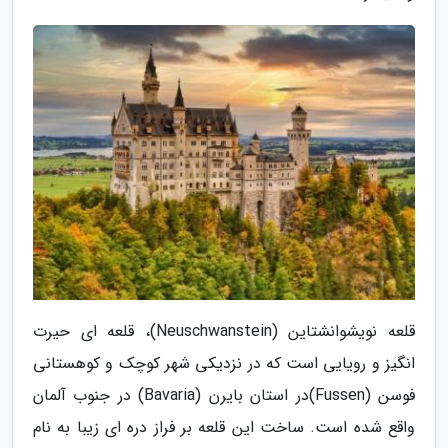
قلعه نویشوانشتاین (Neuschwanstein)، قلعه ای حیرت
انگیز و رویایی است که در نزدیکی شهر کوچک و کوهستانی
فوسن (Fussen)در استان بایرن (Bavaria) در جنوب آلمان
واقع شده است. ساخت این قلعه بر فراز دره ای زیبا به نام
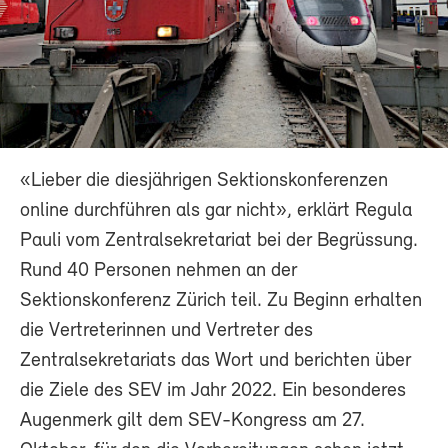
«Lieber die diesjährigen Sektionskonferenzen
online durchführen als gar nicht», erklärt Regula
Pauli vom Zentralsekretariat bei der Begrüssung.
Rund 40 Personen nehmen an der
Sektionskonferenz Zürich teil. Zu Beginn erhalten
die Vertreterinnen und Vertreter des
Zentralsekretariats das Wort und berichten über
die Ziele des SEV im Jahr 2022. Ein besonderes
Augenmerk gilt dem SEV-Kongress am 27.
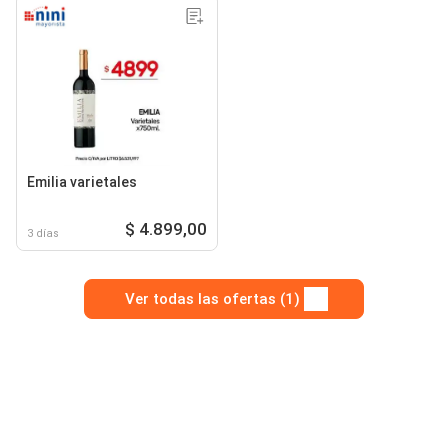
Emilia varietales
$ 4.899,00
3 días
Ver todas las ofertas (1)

--------------------------------------------------

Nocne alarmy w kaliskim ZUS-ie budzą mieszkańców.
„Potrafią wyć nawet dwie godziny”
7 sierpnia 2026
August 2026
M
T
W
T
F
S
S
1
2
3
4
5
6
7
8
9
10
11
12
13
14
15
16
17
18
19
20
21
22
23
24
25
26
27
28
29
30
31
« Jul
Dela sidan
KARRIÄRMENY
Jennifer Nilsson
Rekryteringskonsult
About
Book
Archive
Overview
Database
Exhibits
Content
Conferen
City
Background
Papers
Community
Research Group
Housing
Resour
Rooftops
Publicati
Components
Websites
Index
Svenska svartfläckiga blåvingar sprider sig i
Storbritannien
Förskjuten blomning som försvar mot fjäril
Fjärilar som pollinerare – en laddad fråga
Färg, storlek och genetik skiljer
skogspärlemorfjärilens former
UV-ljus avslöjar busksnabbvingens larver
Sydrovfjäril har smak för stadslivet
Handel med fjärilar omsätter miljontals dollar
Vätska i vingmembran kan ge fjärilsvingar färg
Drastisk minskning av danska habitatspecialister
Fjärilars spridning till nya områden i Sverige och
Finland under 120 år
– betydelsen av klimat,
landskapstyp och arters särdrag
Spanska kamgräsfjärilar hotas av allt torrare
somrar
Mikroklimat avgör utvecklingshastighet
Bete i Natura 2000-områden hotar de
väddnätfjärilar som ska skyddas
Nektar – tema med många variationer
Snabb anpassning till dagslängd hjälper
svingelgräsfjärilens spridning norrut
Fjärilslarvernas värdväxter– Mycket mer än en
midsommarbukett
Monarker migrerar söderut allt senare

--------------------------------------------------

### Task item
Swap "Begrüssung" for "Eröffnung" in the lines from the one containing "قلعه نویشوانشتاین (Neuschwanstein)،" up to and including the one containing "Ver todas las ofertas (1)", and write out only those lines with nothing else changed. Leave the pictures out.

### Reply to the task
قلعه نویشوانشتاین (Neuschwanstein)، قلعه ای حیرت
انگیز و رویایی است که در نزدیکی شهر کوچک و کوهستانی
فوسن (Fussen)در استان بایرن (Bavaria) در جنوب آلمان
واقع شده است. ساخت این قلعه بر فراز دره ای زیبا به نام
«Lieber die diesjährigen Sektionskonferenzen
online durchführen als gar nicht», erklärt Regula
Pauli vom Zentralsekretariat bei der Eröffnung.
Rund 40 Personen nehmen an der
Sektionskonferenz Zürich teil. Zu Beginn erhalten
die Vertreterinnen und Vertreter des
Zentralsekretariats das Wort und berichten über
die Ziele des SEV im Jahr 2022. Ein besonderes
Augenmerk gilt dem SEV-Kongress am 27.
Emilia varietales
$ 4.899,00
3 días
Ver todas las ofertas (1)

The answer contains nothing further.